Rauchen während der schwangerschaft erhöht das risiko von schwangerschafts-diabetes und fettleibigkeit


Rauchen während der schwangerschaft erhöht das risiko von schwangerschafts-diabetes und fettleibigkeit

Frauen, die während der Schwangerschaft rauchen, sind ein höheres Risiko, Töchter zu haben, die fettleibig werden und / oder Schwangerschaftsdiabetes entwickeln, nach einer neuen Studie, die in Diabetologia .

Die Tatsache, dass das Rauchen während der Schwangerschaft schädlich ist, ist seit langem bekannt, aber Studien, die mögliche Nebenwirkungen untersuchten, die bis zum Erwachsenenalter dauern, sind knapp und die Ergebnisse sind inkonsistent.

Eine Studie, die von der University College London (UCL) in Großbritannien geleitet wurde, schlug vor, dass Kinder, die bei Frauen geboren wurden, die während der Schwangerschaft rauchen, ein höheres Risiko für Geburtsfehler haben. Diese Defekte könnten Klumpfuß, Gesichtsstörungen oder deformierte Gliedmaßen beinhalten.

Daher haben die Autoren Daten aus dem schwedischen Krankenhausregister verwendet, um die Verbindung zwischen einer Frau zu analysieren, die während der Schwangerschaft raucht und das Risiko ihrer Tochter, dann die Entwicklung von Fettleibigkeit und Schwangerschaftsdiabetes.

Die Daten wurden aus dem Register für 80 Frauen gesammelt, die 1982 geboren wurden (das Jahr, in dem die Raucherdaten erstmals dokumentiert wurden) oder später und wer hatte mindestens ein Kind geboren.

Die Daten über das Rauchverhalten der schwangeren Frauen im Register wurden in drei Kategorien eingeteilt:

  • Nichtraucher
  • Moderate Raucher (1-9 Zigaretten / Tag)
  • Schwere Raucher (> 9 Zigaretten / Tag)
Von den Töchtern, die studiert wurden, wurden 7.300 fettleibig und 291 entwickelten Schwangerschaftsdiabetes, als sie später im Leben schwanger waren. Das Schwangerschafts-Diabetes-Risiko stieg um 62% unter den Töchtern, die mäßig dem Rauchen ausgesetzt waren Während im Mutterleib und 52% unter denen, die stark ausgesetzt waren.

Die Töchter, die mäßig dem Rauchen ausgesetzt waren, waren 36% eher fettleibig, und von denen stark exponiert 58% waren eher fettleibig. Diese Links wurden auch nach der Anpassung der Autoren an die Art der Lieferung, Gestationsalter, Geburtsgewicht, Alter, Parität und BMI gesehen.

Die Ergebnisse zeigten, dass mögliche Mechanismen hinter den Links Veränderungen in der Regulierung des Appetits und der Vollendung voll sein können - was bisher in Tierversuchen gesehen wurde.

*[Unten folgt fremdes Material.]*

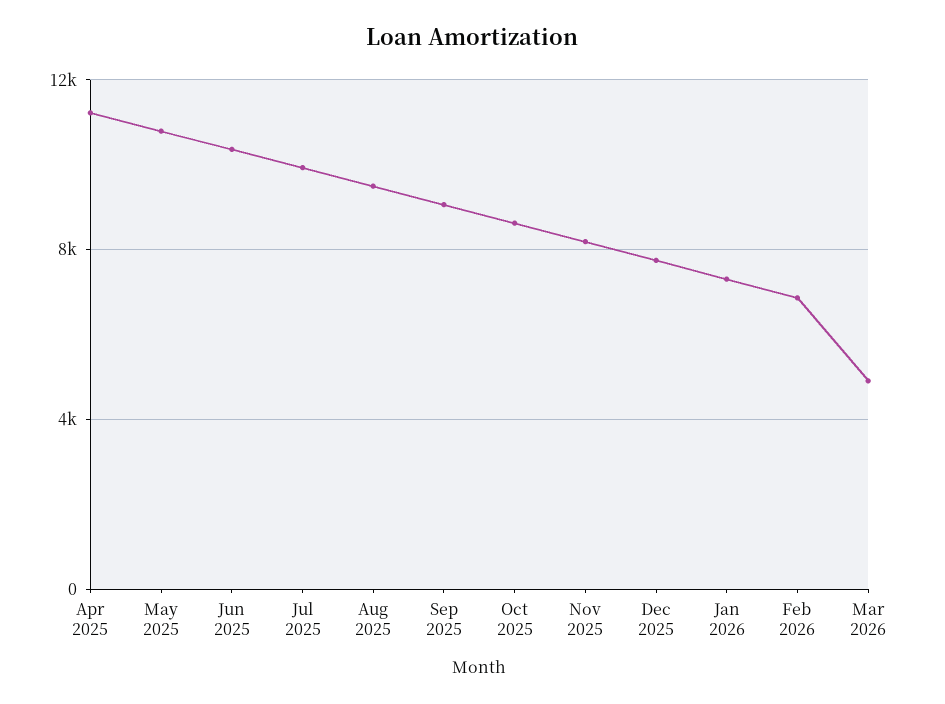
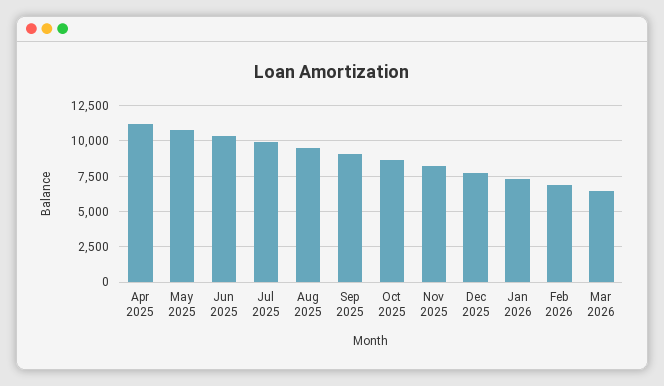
  {
    "Apr 2025": 11000,
    "May 2025": 11000,
    "Jun 2025": 10500,
    "Jul 2025": 10000,
    "Aug 2025": 9500,
    "Sep 2025": 9000,
    "Oct 2025": 8500,
    "Nov 2025": 8000,
    "Dec 2025": 7500,
    "Jan 2026": 7500,
    "Feb 2026": 7000,
-   "Mar 2026": 5000
+   "Mar 2026": 6500
  }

Andere negative Ergebnisse der pränatalen Nikotin-Exposition beinhalten eine größere Rate des Todes der Insulin-produzierenden Beta-Zellen in der Bauchspeicheldrüse und eine größere Genexpression von Transkriptionsfaktoren, die die Bildung von Fettzellen (Adipozyten-Differenzierung) verursachen, was ein Beitrag bei der Entwicklung von sein kann Diabetes und Fettleibigkeit.

Die Autoren wiesen auch darauf hin, dass die jüngsten Daten epigenetische Veränderungen in den Kindern der rauchenden Mütter enthielten - das Rauchen produziert tatsächlich Veränderungen in der Genexpression, die sie zu einem erhöhten Risiko für Fettleibigkeit oder Diabetes später bringen können.

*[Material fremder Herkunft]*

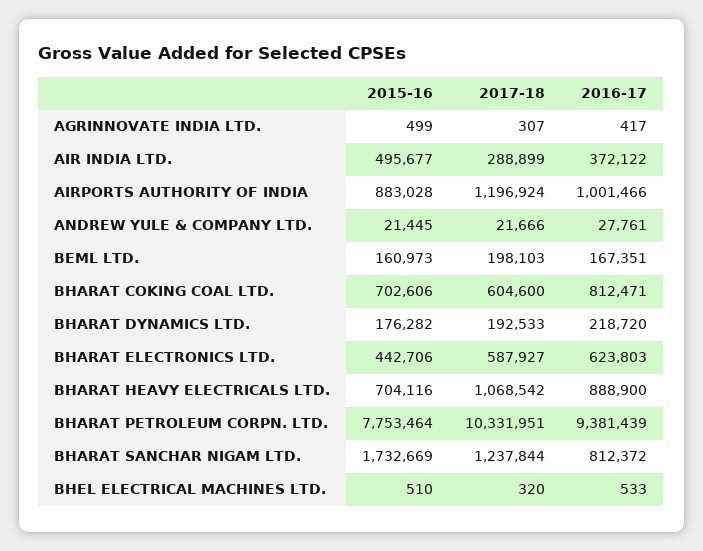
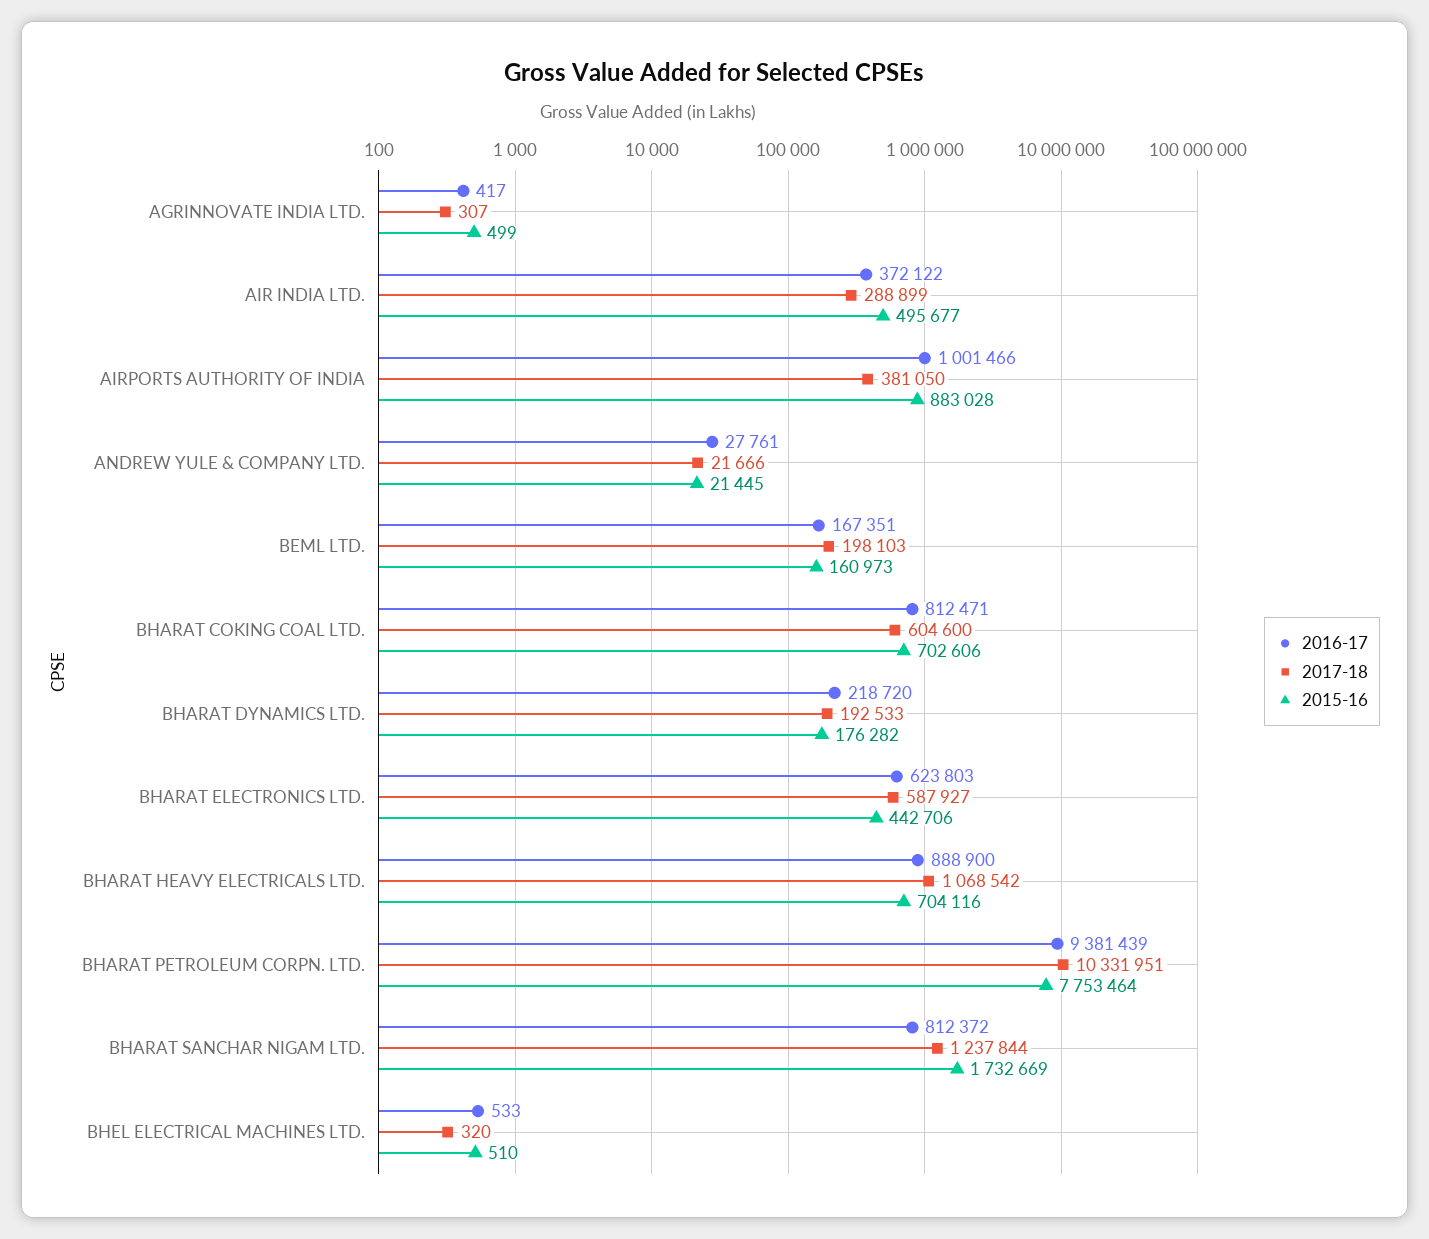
  {
    "2015-16": {
      "AGRINNOVATE INDIA LTD.": 499,
      "AIR INDIA LTD.": 495677,
      "AIRPORTS AUTHORITY OF INDIA": 883028,
      "ANDREW YULE & COMPANY LTD.": 21445,
      "BEML LTD.": 160973,
      "BHARAT COKING COAL LTD.": 702606,
      "BHARAT DYNAMICS LTD.": 176282,
      "BHARAT ELECTRONICS LTD.": 442706,
      "BHARAT HEAVY ELECTRICALS LTD.": 704116,
      "BHARAT PETROLEUM CORPN. LTD.": 7753464,
      "BHARAT SANCHAR NIGAM LTD.": 1732669,
      "BHEL ELECTRICAL MACHINES LTD.": 510
    },
    "2017-18": {
      "AGRINNOVATE INDIA LTD.": 307,
      "AIR INDIA LTD.": 288899,
-     "AIRPORTS AUTHORITY OF INDIA": 1196924,
+     "AIRPORTS AUTHORITY OF INDIA": 381050,
      "ANDREW YULE & COMPANY LTD.": 21666,
      "BEML LTD.": 198103,
      "BHARAT COKING COAL LTD.": 604600,
      "BHARAT DYNAMICS LTD.": 192533,
      "BHARAT ELECTRONICS LTD.": 587927,
      "BHARAT HEAVY ELECTRICALS LTD.": 1068542,
      "BHARAT PETROLEUM CORPN. LTD.": 10331951,
      "BHARAT SANCHAR NIGAM LTD.": 1237844,
      "BHEL ELECTRICAL MACHINES LTD.": 320
    },
    "2016-17": {
      "AGRINNOVATE INDIA LTD.": 417,
      "AIR INDIA LTD.": 372122,
      "AIRPORTS AUTHORITY OF INDIA": 1001466,
      "ANDREW YULE & COMPANY LTD.": 27761,
      "BEML LTD.": 167351,
      "BHARAT COKING COAL LTD.": 812471,
      "BHARAT DYNAMICS LTD.": 218720,
      "BHARAT ELECTRONICS LTD.": 623803,
      "BHARAT HEAVY ELECTRICALS LTD.": 888900,
      "BHARAT PETROLEUM CORPN. LTD.": 9381439,
      "BHARAT SANCHAR NIGAM LTD.": 812372,
      "BHEL ELECTRICAL MACHINES LTD.": 533
    }
  }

Sie warnen jedoch, dass unkalkulierte Unterschiede in der Ernährung oder andere Faktoren zwischen Familien mit oder ohne Raucher können einige Links, die beobachtet werden.

Die Forscher folgern:

"Schlussfolgerung, diese Daten zeigen, dass Frauen, die dem Rauchen während des fetalen Lebens ausgesetzt sind, ein höheres Risiko für die Entwicklung von Schwangerschaftsdiabetes haben. Obwohl kurzfristige nachteilige Auswirkungen des Rauchens auf das Individuum und ihre Nachkommen bekannt sind, könnten sich diese Verbände in das Erwachsenenalter erstrecken Der Anreiz stärker für die Durchführung von vermeidbaren Maßnahmen, zumal die Zahl in einigen Ländern auf eine Zunahme des täglichen Rauchens bei jungen Frauen hindeutet."